When a picture appears in the listing, leave it out and copy the rest exactly as it stands.

+===+

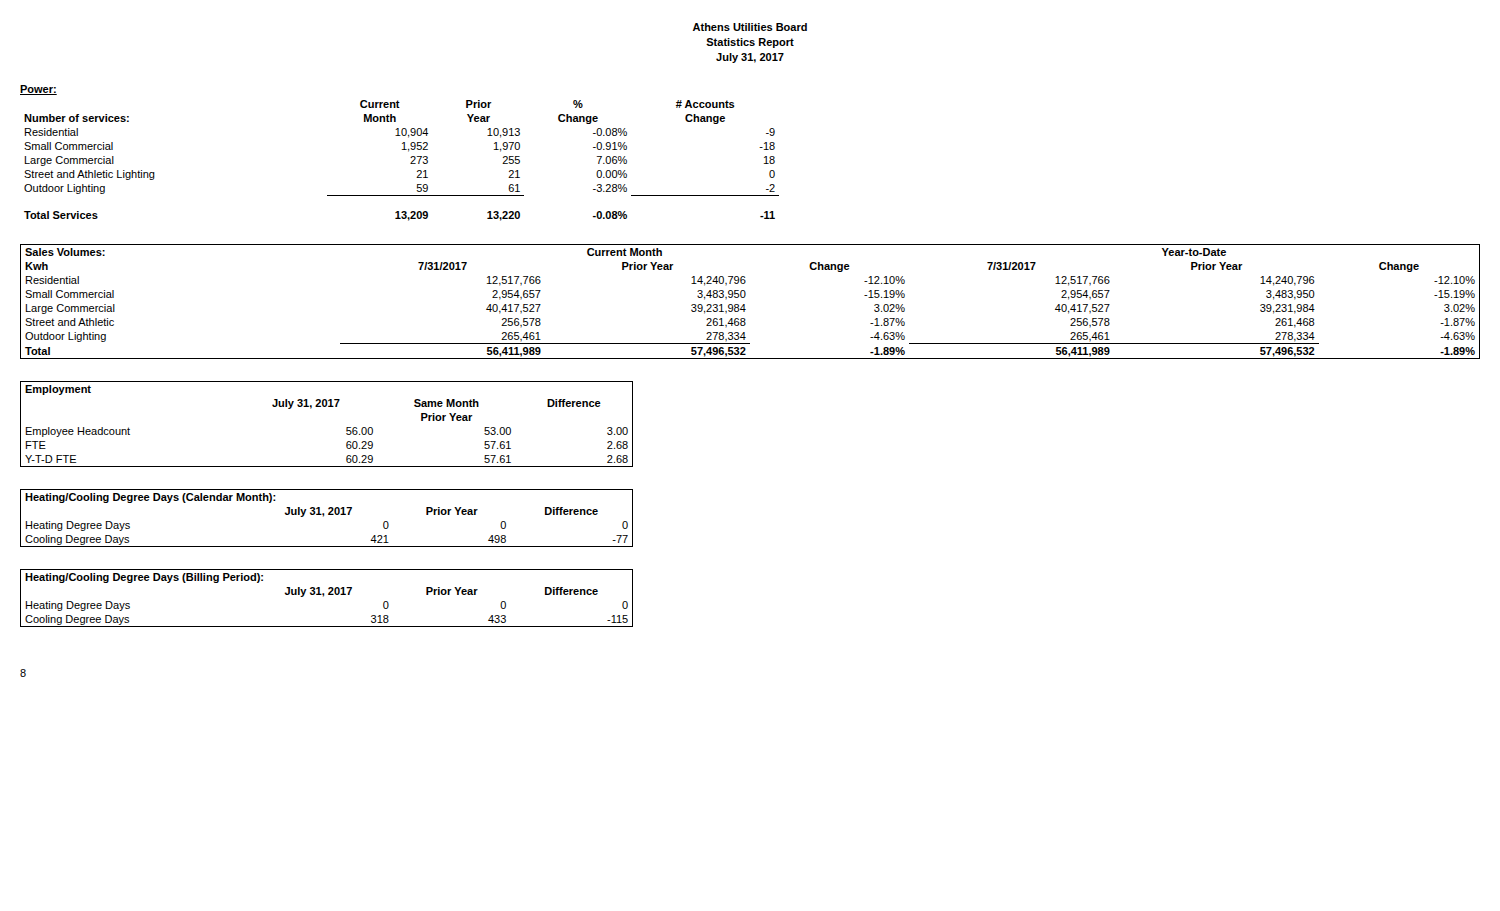Athens Utilities Board
Statistics Report
July 31, 2017
Power:
| | Current | Prior | % | # Accounts |
| --- | --- | --- | --- | --- |
| Number of services: | Month | Year | Change | Change |
| Residential | 10,904 | 10,913 | -0.08% | -9 |
| Small Commercial | 1,952 | 1,970 | -0.91% | -18 |
| Large Commercial | 273 | 255 | 7.06% | 18 |
| Street and Athletic Lighting | 21 | 21 | 0.00% | 0 |
| Outdoor Lighting | 59 | 61 | -3.28% | -2 |
| Total Services | 13,209 | 13,220 | -0.08% | -11 |
| Sales Volumes: | Current Month | Year-to-Date |
| --- | --- | --- |
| Kwh | 7/31/2017 | Prior Year | Change | 7/31/2017 | Prior Year | Change |
| Residential | 12,517,766 | 14,240,796 | -12.10% | 12,517,766 | 14,240,796 | -12.10% |
| Small Commercial | 2,954,657 | 3,483,950 | -15.19% | 2,954,657 | 3,483,950 | -15.19% |
| Large Commercial | 40,417,527 | 39,231,984 | 3.02% | 40,417,527 | 39,231,984 | 3.02% |
| Street and Athletic | 256,578 | 261,468 | -1.87% | 256,578 | 261,468 | -1.87% |
| Outdoor Lighting | 265,461 | 278,334 | -4.63% | 265,461 | 278,334 | -4.63% |
| Total | 56,411,989 | 57,496,532 | -1.89% | 56,411,989 | 57,496,532 | -1.89% |
| Employment | | | |
| --- | --- | --- | --- |
| | July 31, 2017 | Same Month | Difference |
| | | Prior Year | |
| Employee Headcount | 56.00 | 53.00 | 3.00 |
| FTE | 60.29 | 57.61 | 2.68 |
| Y-T-D FTE | 60.29 | 57.61 | 2.68 |
| Heating/Cooling Degree Days (Calendar Month): |
| --- |
| | July 31, 2017 | Prior Year | Difference |
| Heating Degree Days | 0 | 0 | 0 |
| Cooling Degree Days | 421 | 498 | -77 |
| Heating/Cooling Degree Days (Billing Period): |
| --- |
| | July 31, 2017 | Prior Year | Difference |
| Heating Degree Days | 0 | 0 | 0 |
| Cooling Degree Days | 318 | 433 | -115 |
8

+===+

→ **Output of the task**
Athens Utilities Board
Statistics Report
July 31, 2017
Power:
| | Current | Prior | % | # Accounts |
| --- | --- | --- | --- | --- |
| Number of services: | Month | Year | Change | Change |
| Residential | 10,904 | 10,913 | -0.08% | -9 |
| Small Commercial | 1,952 | 1,970 | -0.91% | -18 |
| Large Commercial | 273 | 255 | 7.06% | 18 |
| Street and Athletic Lighting | 21 | 21 | 0.00% | 0 |
| Outdoor Lighting | 59 | 61 | -3.28% | -2 |
| Total Services | 13,209 | 13,220 | -0.08% | -11 |
| Sales Volumes: | Current Month | Year-to-Date |
| --- | --- | --- |
| Kwh | 7/31/2017 | Prior Year | Change | 7/31/2017 | Prior Year | Change |
| Residential | 12,517,766 | 14,240,796 | -12.10% | 12,517,766 | 14,240,796 | -12.10% |
| Small Commercial | 2,954,657 | 3,483,950 | -15.19% | 2,954,657 | 3,483,950 | -15.19% |
| Large Commercial | 40,417,527 | 39,231,984 | 3.02% | 40,417,527 | 39,231,984 | 3.02% |
| Street and Athletic | 256,578 | 261,468 | -1.87% | 256,578 | 261,468 | -1.87% |
| Outdoor Lighting | 265,461 | 278,334 | -4.63% | 265,461 | 278,334 | -4.63% |
| Total | 56,411,989 | 57,496,532 | -1.89% | 56,411,989 | 57,496,532 | -1.89% |
| Employment | | | |
| --- | --- | --- | --- |
| | July 31, 2017 | Same Month | Difference |
| | | Prior Year | |
| Employee Headcount | 56.00 | 53.00 | 3.00 |
| FTE | 60.29 | 57.61 | 2.68 |
| Y-T-D FTE | 60.29 | 57.61 | 2.68 |
| Heating/Cooling Degree Days (Calendar Month): |
| --- |
| | July 31, 2017 | Prior Year | Difference |
| Heating Degree Days | 0 | 0 | 0 |
| Cooling Degree Days | 421 | 498 | -77 |
| Heating/Cooling Degree Days (Billing Period): |
| --- |
| | July 31, 2017 | Prior Year | Difference |
| Heating Degree Days | 0 | 0 | 0 |
| Cooling Degree Days | 318 | 433 | -115 |
8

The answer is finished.